Work instructions:
Copy out the rows below, swapping "Friesland" for "Fryslân" and keeping everything else the same.

*** Opening Record set ***

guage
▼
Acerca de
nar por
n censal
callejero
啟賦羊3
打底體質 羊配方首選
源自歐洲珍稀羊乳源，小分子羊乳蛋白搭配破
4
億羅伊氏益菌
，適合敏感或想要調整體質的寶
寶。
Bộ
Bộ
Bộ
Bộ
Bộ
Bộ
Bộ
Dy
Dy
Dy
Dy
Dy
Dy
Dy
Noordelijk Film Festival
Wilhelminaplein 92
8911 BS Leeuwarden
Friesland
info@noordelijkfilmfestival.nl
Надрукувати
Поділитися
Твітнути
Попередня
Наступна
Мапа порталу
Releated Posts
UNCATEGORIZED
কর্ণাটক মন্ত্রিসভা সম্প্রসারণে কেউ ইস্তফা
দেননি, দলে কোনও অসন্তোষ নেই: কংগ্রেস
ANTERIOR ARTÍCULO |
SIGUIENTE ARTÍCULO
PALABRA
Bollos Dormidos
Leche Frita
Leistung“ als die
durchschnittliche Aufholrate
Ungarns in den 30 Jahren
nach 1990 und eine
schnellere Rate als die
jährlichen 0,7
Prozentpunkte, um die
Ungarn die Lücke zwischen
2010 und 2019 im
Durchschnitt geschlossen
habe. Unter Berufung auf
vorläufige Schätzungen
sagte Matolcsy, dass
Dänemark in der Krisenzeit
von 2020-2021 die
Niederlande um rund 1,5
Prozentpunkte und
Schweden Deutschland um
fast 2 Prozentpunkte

*** Closing Record set ***

Task solution:
guage
▼
Acerca de
nar por
n censal
callejero
啟賦羊3
打底體質 羊配方首選
源自歐洲珍稀羊乳源，小分子羊乳蛋白搭配破
4
億羅伊氏益菌
，適合敏感或想要調整體質的寶
寶。
Bộ
Bộ
Bộ
Bộ
Bộ
Bộ
Bộ
Dy
Dy
Dy
Dy
Dy
Dy
Dy
Noordelijk Film Festival
Wilhelminaplein 92
8911 BS Leeuwarden
Fryslân
info@noordelijkfilmfestival.nl
Надрукувати
Поділитися
Твітнути
Попередня
Наступна
Мапа порталу
Releated Posts
UNCATEGORIZED
কর্ণাটক মন্ত্রিসভা সম্প্রসারণে কেউ ইস্তফা
দেননি, দলে কোনও অসন্তোষ নেই: কংগ্রেস
ANTERIOR ARTÍCULO |
SIGUIENTE ARTÍCULO
PALABRA
Bollos Dormidos
Leche Frita
Leistung“ als die
durchschnittliche Aufholrate
Ungarns in den 30 Jahren
nach 1990 und eine
schnellere Rate als die
jährlichen 0,7
Prozentpunkte, um die
Ungarn die Lücke zwischen
2010 und 2019 im
Durchschnitt geschlossen
habe. Unter Berufung auf
vorläufige Schätzungen
sagte Matolcsy, dass
Dänemark in der Krisenzeit
von 2020-2021 die
Niederlande um rund 1,5
Prozentpunkte und
Schweden Deutschland um
fast 2 Prozentpunkte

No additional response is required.